Fico preocupado com a televisão. É que ela fica cheia de engodo. Tenho medo que ela inche de uma forma que acabe estourando com tanta baboseira, tanta mentira, tantas coisas estranhas, indefiníveis, até notáveis num primeiro momento. E quando você assiste à televisão dita "aberta" realmente você se abre para um mundo capaz de despejar tanto com tão pouco a acrescentar.
Depois de sintonizar os principais telejornais, com suas notícias repetidas mostradas sob àngulos diferentes (e, à s vezes, nem isso é diferente), devo migrar objetivamente para as pretensas educadoras das massas (as novelas) ou para qualquer outro programa com baixos índices de audiência. Então de repente sintonizo um programa religioso. Parece meio fora de hora. Então me lembro que o horário é pago. Claro, pago por uma igreja. Não me proponho a falar da igreja em si, mas do programa apresentado. Numa primeira observação, tenho a impressão que o culto transmitido ignora a concorrência; despreza o conceito televisivo de competição por pontos do Ibope. É produzido para os fiéis. O líder religioso/apresentador sabe muito bem manejar o microfone e olhar para a càmera. Um verdadeiro especialista em marketing. Está vendendo naquela hora. Vendendo o que? Confiança e esperança talvez. Ele fala para o público/auditório se associar à igreja (alguém falou em clube?) e isso logicamente envolve pagamentos. Não poderia ser diferente em tempos de mercantilismos religiosos.
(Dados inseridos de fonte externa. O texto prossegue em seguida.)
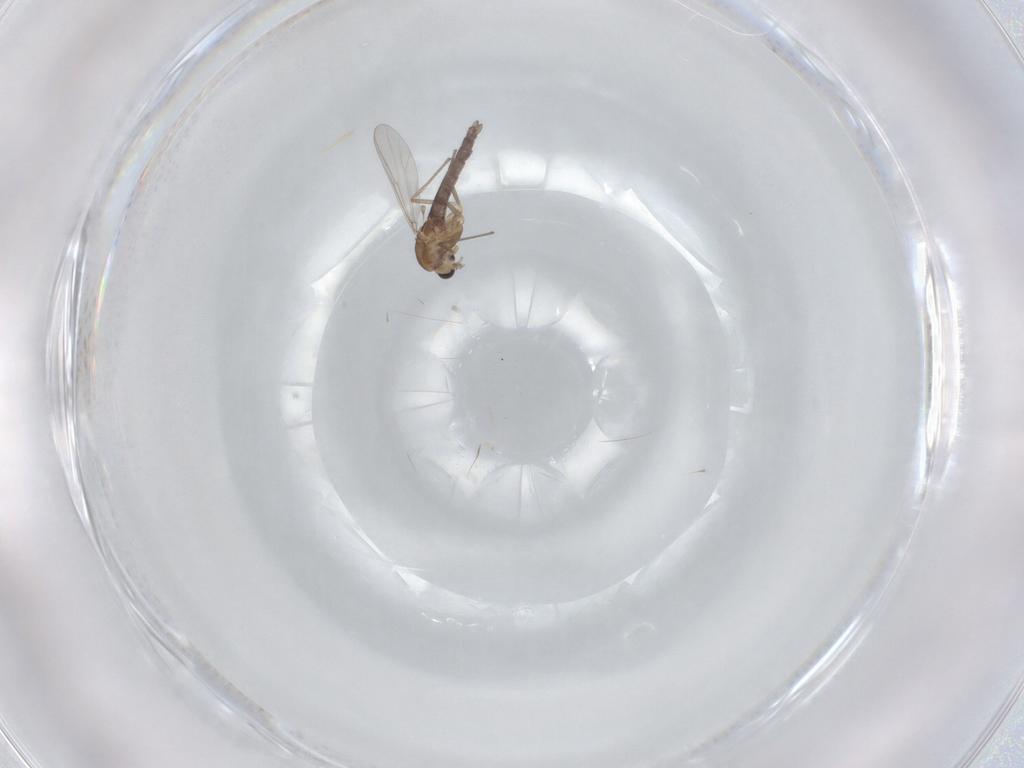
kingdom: Animalia
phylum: Arthropoda
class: Insecta
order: Diptera
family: Chironomidae
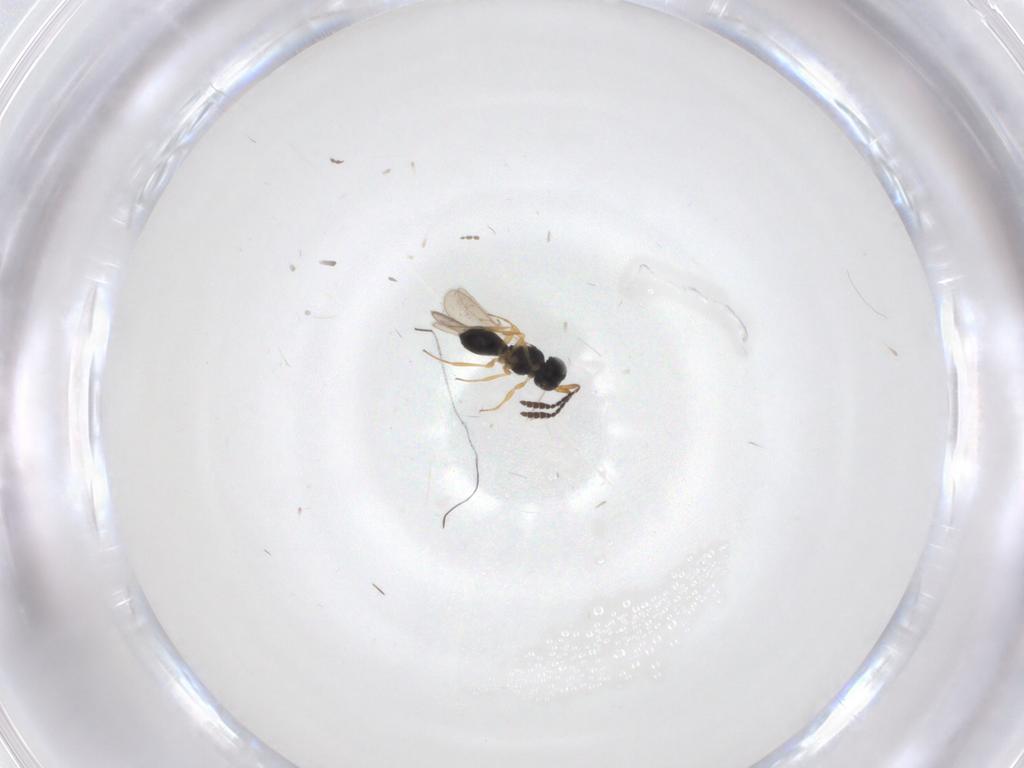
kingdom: Animalia
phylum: Arthropoda
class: Insecta
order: Hymenoptera
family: Scelionidae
E depois falam que o espírito natalino deu lugar ao comércio desenfreado...
Bem, o fato é que a mídia também serve a estes propósitos. Gente sofrida, angustiada, triste, deprimida, com pensamentos suicidas procura aquela reunião religiosa para se aliviar. Aparentemente recebem o que pedem ao líder. Há uma interação perfeita com os telespectadores, em casa, que também podem ligar para um 0300 e terem seus males sarados através das ondas eletromagnéticas do televisor. Tudo no mesmo programa, ao mesmo tempo.
Olho mais um pouco, quase com vontade de desligar, quando o líder exibe preocupação com a audiência. Ele pede que os fiéis falem das curas, especialmente das referentes aos caroços. Caroço é mais difícil de ser curado? Não sei. Só sei que o povo vai citando, um a um, em microfones estrategicamente posicionados por diáconos ou auxiliares, as enfermidades e as dores que não mais lhes afligem depois de uma prece feita pelo líder. Sem esquecer que a oração aconteceu com uma trilha devidamente escolhida pelo responsável do áudio do culto/programa. E o líder continua perguntando:
- Ninguém vai falar de caroço? Nos meus cultos, sempre alguém fala que teve um caroço desaparecido depois da prece!
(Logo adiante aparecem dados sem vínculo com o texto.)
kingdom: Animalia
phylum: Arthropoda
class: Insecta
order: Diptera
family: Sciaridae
Para meu espanto (porque algumas coisas espantam!!!), o líder/apresentador/mestre de cerimónias encerra, diante da inexistência de casos de caroço na platéia, com a interessante frase:
- Acho que os anjos não estão curando caroço hoje. Estou brincando. É claro que eles estão curando...
Que alívio! Era só uma brincadeira. Certamente faz parte da apresentação digna de teatro, novela e cinema. Só não teve efeitos especiais. Ou será que teve? A mídia também é isso o que eu vi e outros tantos amigos viram em suas residências. Há uma pergunta que não quer calar, pelo menos para o líder: e o caroço?